Exercise details: Transcribe the data that follows in full. Leave out the pictures.

Recorded data:
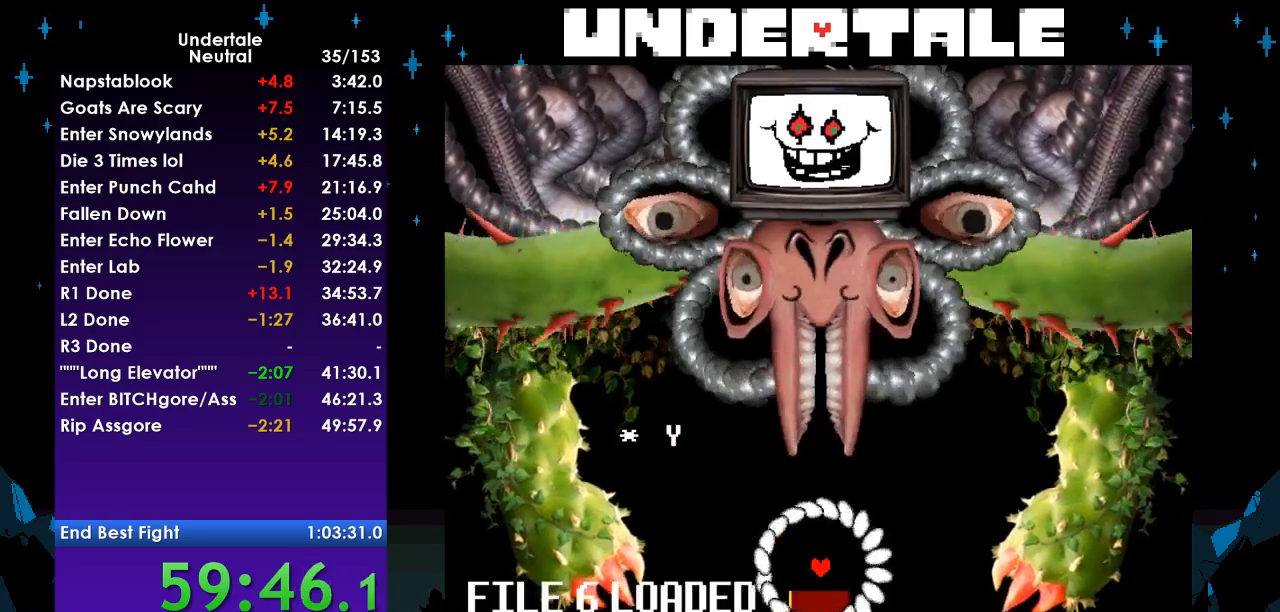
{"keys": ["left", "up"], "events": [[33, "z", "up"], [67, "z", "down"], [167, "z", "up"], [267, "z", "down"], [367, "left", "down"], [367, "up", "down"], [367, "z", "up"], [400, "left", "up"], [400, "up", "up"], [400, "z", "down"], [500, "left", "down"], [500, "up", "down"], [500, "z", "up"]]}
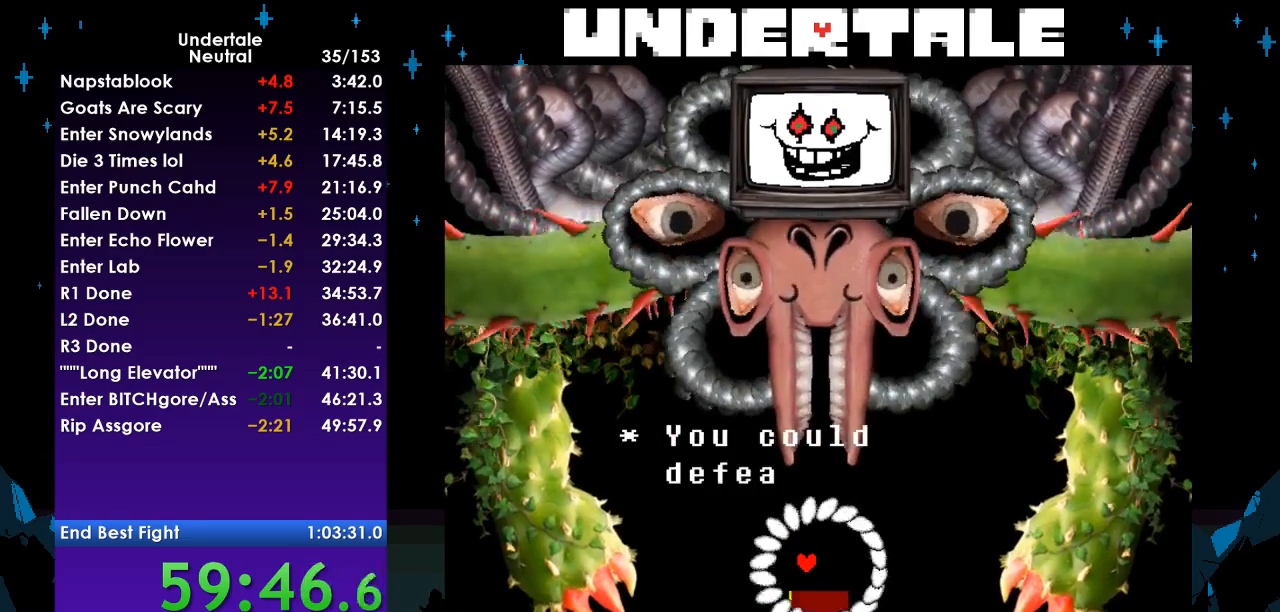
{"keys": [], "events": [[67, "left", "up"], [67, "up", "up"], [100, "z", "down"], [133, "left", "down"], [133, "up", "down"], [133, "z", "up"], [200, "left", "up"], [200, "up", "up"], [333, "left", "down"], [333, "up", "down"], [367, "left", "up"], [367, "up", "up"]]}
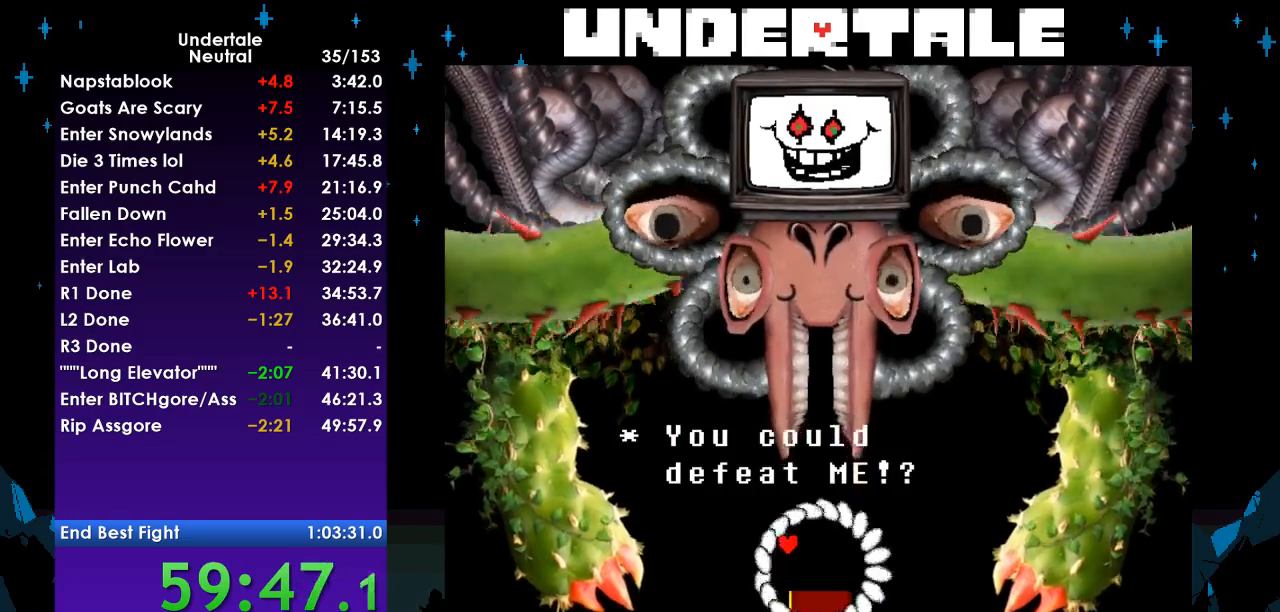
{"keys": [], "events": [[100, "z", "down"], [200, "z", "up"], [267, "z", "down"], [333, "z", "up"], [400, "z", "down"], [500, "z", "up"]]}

Exercise answer:
{"keys": ["left", "up"], "events": [[33, "z", "up"], [67, "z", "down"], [167, "z", "up"], [267, "z", "down"], [367, "left", "down"], [367, "up", "down"], [367, "z", "up"], [400, "left", "up"], [400, "up", "up"], [400, "z", "down"], [500, "left", "down"], [500, "up", "down"], [500, "z", "up"]]}
{"keys": [], "events": [[67, "left", "up"], [67, "up", "up"], [100, "z", "down"], [133, "left", "down"], [133, "up", "down"], [133, "z", "up"], [200, "left", "up"], [200, "up", "up"], [333, "left", "down"], [333, "up", "down"], [367, "left", "up"], [367, "up", "up"]]}
{"keys": [], "events": [[100, "z", "down"], [200, "z", "up"], [267, "z", "down"], [333, "z", "up"], [400, "z", "down"], [500, "z", "up"]]}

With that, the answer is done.